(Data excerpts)
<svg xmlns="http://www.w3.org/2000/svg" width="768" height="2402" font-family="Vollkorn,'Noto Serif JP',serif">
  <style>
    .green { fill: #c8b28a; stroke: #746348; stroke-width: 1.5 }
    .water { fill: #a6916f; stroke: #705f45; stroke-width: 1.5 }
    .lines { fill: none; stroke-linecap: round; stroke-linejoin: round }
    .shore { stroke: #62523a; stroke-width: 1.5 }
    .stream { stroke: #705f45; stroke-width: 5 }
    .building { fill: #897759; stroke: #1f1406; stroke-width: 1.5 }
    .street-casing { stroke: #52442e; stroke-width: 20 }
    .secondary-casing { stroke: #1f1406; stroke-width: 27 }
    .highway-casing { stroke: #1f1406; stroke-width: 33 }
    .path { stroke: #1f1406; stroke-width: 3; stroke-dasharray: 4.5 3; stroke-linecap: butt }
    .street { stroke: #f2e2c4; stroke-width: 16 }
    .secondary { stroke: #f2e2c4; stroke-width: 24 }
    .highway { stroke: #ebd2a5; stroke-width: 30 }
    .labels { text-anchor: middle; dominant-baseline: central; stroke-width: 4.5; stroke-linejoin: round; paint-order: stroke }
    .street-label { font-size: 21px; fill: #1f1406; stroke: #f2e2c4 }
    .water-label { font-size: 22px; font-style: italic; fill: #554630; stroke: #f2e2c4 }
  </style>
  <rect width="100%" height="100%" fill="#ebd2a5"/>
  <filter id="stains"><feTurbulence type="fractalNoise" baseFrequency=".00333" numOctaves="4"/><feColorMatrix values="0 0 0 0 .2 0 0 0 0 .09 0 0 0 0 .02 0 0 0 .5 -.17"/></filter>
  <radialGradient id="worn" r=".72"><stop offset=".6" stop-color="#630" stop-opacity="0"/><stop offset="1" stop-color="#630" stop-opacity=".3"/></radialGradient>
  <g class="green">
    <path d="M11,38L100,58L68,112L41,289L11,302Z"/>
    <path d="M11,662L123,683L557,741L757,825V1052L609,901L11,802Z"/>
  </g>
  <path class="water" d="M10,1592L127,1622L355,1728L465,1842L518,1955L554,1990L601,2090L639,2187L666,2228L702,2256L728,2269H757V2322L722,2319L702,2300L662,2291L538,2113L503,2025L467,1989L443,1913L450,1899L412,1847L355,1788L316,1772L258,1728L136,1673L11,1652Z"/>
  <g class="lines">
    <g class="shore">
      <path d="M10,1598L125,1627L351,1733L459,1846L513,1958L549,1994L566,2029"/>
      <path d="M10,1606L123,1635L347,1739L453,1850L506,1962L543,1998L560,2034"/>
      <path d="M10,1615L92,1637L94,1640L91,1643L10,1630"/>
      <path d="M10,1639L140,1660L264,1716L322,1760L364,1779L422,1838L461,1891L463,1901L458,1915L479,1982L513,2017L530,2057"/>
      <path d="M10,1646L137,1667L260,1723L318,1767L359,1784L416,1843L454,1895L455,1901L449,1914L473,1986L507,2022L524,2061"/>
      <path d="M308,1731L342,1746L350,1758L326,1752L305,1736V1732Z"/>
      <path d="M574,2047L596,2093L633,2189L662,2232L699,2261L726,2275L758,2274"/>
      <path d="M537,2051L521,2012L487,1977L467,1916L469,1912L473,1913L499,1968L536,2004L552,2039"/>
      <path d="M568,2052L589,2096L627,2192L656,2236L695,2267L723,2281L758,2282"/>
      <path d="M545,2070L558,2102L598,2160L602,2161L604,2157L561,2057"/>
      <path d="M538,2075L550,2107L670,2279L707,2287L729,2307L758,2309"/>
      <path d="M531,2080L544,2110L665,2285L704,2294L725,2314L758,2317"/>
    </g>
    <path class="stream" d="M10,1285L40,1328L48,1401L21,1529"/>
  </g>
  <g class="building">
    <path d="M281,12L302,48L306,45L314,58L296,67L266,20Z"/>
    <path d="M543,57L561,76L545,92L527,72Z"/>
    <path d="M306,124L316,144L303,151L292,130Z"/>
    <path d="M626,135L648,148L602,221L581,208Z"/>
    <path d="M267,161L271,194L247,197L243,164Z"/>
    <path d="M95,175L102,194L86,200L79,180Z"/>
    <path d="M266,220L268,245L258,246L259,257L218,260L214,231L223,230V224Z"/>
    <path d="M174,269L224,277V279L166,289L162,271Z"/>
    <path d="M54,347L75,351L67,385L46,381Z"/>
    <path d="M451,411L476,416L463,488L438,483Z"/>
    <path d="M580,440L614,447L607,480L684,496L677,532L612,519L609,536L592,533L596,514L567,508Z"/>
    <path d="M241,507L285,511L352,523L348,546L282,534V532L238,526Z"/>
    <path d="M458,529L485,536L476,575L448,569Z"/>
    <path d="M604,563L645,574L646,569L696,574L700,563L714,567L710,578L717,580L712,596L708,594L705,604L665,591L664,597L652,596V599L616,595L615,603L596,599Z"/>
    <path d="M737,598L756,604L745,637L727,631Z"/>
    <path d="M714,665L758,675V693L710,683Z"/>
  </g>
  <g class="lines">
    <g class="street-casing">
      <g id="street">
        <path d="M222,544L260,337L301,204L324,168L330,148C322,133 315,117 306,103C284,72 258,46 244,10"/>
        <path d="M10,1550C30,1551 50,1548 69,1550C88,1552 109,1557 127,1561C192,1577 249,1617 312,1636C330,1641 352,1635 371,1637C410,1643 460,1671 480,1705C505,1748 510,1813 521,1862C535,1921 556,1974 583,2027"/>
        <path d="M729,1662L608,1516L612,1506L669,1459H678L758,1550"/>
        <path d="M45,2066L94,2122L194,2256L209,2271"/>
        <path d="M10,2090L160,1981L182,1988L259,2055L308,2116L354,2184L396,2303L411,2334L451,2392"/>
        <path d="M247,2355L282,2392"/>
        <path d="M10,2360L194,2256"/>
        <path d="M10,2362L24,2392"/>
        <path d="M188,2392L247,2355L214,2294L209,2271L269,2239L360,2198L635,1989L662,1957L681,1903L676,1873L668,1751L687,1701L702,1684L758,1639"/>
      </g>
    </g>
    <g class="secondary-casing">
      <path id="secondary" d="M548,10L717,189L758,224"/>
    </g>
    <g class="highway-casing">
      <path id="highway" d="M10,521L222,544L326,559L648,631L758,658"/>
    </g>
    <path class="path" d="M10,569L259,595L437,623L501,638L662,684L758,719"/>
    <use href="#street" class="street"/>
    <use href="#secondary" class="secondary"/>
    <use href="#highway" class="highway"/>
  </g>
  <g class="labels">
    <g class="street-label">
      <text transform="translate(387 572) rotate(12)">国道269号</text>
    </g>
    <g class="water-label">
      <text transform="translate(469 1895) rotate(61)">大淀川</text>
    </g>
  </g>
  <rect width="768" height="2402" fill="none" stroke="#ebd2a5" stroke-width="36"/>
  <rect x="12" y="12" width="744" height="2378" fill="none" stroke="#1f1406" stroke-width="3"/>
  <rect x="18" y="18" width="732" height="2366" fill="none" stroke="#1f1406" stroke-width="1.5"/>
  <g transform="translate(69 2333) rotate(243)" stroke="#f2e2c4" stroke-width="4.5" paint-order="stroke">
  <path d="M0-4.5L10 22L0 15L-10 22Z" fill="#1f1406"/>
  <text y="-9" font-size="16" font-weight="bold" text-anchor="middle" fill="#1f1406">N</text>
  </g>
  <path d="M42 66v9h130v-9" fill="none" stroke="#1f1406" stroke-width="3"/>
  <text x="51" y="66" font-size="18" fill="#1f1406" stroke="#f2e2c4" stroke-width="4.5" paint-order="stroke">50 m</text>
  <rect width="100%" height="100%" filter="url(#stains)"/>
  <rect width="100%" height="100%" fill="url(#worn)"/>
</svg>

---

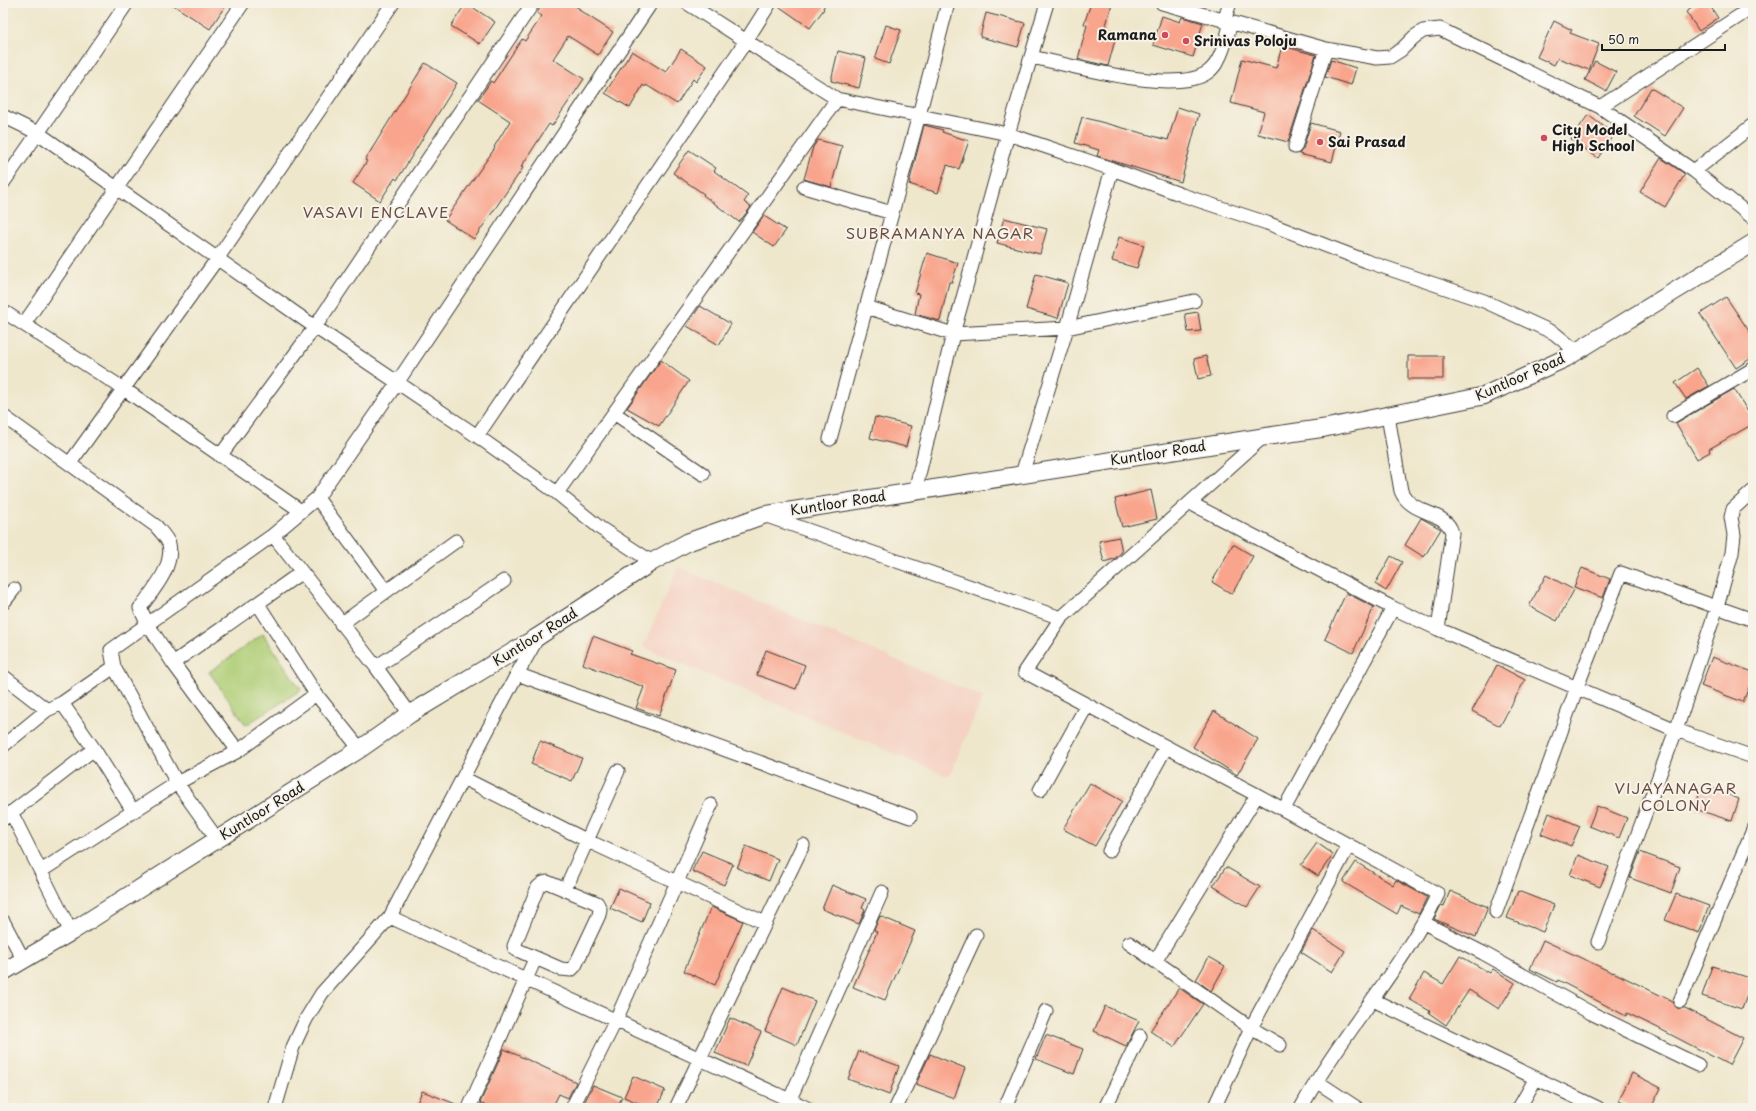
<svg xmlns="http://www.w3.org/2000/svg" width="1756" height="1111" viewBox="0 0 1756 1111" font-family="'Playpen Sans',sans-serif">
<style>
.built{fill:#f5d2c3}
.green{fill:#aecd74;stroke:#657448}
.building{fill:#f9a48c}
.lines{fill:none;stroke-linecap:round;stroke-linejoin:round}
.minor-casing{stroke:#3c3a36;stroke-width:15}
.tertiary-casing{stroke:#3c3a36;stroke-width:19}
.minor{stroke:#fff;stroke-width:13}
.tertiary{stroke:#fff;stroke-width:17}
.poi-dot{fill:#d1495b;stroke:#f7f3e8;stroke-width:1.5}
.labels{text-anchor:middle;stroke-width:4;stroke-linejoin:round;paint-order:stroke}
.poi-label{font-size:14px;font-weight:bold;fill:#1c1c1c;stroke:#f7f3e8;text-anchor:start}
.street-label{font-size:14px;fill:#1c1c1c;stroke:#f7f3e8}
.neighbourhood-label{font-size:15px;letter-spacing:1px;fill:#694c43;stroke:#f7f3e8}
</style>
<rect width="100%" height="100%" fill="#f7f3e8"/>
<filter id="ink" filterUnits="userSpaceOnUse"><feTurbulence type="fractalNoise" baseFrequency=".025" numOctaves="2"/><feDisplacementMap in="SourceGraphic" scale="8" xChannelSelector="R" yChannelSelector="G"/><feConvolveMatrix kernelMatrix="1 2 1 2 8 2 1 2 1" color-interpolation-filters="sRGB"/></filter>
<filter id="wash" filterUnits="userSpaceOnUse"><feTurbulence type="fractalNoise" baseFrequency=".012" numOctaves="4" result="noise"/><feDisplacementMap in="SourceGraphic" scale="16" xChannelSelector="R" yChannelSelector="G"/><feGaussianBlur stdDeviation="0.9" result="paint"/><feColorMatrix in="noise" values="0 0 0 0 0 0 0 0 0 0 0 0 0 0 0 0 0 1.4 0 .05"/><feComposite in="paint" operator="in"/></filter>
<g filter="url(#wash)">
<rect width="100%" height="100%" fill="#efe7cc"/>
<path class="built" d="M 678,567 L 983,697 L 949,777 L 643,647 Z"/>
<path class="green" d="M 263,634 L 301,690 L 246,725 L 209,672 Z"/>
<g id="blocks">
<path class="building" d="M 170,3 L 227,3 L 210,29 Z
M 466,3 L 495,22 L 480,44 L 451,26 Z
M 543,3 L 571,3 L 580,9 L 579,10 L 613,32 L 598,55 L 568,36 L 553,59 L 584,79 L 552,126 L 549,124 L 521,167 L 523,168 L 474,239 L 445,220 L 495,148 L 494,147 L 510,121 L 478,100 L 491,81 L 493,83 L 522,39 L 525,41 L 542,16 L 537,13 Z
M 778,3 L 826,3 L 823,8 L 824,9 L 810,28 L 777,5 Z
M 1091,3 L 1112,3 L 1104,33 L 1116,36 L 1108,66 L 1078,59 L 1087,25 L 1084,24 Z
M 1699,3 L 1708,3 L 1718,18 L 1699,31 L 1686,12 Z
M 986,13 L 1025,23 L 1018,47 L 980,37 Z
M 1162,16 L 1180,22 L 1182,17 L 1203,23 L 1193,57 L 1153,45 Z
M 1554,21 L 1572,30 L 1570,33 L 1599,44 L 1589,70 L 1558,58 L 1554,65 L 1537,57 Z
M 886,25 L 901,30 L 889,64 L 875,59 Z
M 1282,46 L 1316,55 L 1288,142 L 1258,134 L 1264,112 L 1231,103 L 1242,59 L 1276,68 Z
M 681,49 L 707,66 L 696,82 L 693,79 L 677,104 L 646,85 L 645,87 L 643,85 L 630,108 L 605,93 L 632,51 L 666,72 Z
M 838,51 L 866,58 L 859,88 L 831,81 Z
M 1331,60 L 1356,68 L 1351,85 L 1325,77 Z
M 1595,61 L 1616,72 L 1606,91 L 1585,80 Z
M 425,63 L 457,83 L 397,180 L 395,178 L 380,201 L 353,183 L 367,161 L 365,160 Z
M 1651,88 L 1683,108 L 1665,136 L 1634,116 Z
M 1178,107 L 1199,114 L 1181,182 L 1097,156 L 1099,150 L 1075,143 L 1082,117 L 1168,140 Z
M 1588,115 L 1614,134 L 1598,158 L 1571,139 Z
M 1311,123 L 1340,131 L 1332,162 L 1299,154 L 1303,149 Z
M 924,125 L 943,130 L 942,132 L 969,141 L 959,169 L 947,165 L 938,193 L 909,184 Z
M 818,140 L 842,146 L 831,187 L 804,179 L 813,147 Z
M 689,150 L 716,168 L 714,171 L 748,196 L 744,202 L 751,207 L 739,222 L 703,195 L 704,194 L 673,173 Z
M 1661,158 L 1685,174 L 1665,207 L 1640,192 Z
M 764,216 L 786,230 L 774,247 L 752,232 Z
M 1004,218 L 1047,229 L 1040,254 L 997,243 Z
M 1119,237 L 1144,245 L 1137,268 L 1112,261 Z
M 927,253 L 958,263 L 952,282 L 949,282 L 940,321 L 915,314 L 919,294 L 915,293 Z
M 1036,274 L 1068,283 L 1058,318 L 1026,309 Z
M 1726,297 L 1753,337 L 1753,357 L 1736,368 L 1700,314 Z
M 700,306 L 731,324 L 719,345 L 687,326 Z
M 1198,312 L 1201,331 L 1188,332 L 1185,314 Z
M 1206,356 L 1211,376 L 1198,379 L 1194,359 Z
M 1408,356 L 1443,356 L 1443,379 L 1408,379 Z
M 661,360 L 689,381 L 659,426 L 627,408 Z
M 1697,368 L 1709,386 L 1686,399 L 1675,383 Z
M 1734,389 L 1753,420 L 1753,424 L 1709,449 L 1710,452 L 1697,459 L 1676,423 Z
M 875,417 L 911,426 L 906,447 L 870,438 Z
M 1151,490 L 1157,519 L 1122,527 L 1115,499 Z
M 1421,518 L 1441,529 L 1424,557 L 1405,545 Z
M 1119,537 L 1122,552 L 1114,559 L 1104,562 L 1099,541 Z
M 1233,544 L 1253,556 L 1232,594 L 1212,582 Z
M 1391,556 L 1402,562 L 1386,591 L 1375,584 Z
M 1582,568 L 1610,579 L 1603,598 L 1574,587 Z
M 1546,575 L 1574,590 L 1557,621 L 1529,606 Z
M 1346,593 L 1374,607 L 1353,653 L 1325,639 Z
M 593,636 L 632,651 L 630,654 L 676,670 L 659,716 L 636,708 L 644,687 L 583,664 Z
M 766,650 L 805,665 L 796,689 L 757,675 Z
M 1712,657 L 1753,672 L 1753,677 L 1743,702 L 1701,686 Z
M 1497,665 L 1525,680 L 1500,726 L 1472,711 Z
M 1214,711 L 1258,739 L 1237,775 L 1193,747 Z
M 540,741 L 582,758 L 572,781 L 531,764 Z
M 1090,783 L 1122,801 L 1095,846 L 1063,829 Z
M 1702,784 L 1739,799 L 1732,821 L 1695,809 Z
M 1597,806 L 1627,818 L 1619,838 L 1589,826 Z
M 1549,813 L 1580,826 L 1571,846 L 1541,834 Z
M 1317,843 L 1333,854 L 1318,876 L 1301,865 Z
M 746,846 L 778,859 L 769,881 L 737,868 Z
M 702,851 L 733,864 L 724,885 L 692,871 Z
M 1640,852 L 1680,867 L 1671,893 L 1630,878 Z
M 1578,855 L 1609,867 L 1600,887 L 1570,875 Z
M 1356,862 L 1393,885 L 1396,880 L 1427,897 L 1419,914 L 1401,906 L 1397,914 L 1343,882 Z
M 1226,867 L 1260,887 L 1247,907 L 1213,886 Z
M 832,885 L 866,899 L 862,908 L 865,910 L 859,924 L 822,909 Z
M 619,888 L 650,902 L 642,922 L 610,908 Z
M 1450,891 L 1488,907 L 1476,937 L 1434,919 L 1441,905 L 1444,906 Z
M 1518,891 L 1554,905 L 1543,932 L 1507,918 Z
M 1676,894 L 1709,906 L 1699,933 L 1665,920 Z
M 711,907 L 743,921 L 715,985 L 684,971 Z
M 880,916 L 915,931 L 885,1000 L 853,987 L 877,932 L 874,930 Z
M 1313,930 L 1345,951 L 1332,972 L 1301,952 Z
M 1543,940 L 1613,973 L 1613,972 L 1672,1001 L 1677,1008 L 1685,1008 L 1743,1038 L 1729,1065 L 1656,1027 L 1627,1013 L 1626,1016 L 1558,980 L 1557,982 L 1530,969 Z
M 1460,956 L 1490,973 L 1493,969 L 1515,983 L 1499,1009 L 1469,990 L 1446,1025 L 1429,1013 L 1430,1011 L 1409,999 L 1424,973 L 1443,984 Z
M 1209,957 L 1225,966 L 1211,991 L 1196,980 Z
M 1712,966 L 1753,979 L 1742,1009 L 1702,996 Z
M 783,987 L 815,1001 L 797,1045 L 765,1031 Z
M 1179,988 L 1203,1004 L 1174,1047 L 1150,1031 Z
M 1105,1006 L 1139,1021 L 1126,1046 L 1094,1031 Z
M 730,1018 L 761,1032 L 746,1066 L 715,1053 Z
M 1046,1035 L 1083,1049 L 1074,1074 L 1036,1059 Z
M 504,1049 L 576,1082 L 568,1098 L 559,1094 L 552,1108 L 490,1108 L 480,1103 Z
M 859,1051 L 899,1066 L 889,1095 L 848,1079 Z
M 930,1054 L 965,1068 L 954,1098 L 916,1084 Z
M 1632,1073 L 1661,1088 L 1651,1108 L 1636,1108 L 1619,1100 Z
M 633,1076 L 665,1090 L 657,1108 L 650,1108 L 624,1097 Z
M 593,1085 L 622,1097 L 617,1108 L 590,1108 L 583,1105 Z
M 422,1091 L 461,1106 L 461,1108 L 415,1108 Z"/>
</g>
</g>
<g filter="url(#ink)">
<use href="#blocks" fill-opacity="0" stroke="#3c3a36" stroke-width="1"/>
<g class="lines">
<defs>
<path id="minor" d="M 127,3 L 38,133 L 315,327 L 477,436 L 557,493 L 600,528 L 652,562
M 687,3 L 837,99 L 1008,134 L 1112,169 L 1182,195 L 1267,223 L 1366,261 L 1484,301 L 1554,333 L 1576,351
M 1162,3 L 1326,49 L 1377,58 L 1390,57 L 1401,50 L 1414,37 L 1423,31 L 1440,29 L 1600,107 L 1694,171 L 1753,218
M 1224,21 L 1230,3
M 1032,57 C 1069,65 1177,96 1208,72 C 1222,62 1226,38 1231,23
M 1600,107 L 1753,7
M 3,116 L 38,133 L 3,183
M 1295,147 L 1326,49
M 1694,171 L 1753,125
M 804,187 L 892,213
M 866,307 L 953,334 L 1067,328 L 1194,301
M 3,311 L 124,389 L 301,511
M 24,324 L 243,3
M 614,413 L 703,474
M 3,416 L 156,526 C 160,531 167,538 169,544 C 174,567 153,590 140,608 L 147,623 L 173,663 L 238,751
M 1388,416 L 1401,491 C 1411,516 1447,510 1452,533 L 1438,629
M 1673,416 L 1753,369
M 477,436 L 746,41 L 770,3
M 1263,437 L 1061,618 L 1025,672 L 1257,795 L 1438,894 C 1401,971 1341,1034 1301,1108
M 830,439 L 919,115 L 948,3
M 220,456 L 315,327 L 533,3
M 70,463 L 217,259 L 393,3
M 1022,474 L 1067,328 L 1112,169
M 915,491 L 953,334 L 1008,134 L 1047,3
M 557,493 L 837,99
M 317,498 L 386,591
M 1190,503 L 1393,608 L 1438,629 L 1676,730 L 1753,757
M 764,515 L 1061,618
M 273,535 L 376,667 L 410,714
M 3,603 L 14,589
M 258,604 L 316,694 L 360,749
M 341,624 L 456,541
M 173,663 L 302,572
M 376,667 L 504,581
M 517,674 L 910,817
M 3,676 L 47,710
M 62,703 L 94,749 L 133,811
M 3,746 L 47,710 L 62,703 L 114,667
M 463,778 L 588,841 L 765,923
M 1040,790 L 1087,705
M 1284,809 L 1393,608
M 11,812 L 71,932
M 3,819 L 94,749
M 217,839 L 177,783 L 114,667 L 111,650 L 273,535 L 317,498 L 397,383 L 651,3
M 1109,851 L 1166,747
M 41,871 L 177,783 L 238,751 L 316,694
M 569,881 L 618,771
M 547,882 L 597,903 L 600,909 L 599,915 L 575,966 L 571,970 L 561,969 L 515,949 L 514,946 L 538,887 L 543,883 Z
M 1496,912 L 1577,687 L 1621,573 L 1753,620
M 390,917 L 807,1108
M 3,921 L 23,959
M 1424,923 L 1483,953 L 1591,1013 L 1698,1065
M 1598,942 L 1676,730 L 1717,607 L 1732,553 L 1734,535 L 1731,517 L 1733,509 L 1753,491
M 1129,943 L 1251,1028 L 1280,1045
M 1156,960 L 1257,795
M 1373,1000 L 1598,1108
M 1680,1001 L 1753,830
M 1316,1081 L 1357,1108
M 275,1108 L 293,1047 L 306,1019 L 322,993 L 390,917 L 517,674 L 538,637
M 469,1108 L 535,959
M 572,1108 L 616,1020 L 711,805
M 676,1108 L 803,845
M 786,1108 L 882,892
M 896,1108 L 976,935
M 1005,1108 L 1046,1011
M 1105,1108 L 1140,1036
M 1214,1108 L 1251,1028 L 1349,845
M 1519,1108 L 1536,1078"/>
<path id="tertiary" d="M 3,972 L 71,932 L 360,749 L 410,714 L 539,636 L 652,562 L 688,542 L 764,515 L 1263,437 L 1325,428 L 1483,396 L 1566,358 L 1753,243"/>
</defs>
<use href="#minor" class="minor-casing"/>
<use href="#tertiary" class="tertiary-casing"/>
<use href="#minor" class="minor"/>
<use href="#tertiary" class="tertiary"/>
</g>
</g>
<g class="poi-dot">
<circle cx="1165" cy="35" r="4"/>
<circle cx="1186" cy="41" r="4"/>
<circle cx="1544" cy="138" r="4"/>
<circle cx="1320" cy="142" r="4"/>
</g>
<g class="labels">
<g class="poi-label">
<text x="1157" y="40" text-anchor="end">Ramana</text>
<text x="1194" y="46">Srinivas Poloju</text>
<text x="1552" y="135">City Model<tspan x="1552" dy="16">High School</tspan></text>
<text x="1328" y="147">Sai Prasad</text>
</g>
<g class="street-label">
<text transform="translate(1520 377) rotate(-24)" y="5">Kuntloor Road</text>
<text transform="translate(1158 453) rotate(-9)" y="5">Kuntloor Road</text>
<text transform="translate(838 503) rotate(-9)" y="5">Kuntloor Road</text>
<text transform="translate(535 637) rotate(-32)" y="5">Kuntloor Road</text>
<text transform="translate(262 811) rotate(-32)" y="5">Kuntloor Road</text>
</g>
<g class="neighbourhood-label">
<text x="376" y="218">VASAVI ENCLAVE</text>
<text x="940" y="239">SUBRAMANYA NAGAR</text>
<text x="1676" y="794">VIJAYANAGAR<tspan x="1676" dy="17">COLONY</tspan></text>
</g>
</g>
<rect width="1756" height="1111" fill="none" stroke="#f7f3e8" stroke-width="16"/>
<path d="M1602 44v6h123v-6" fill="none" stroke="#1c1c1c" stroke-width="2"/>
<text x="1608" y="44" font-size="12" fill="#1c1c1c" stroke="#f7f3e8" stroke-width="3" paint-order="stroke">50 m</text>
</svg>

## [DIRECTIONS FOR THIS TASK]
Count the lines above with the string "http"; report only that figure.

## [RESPONSE]
2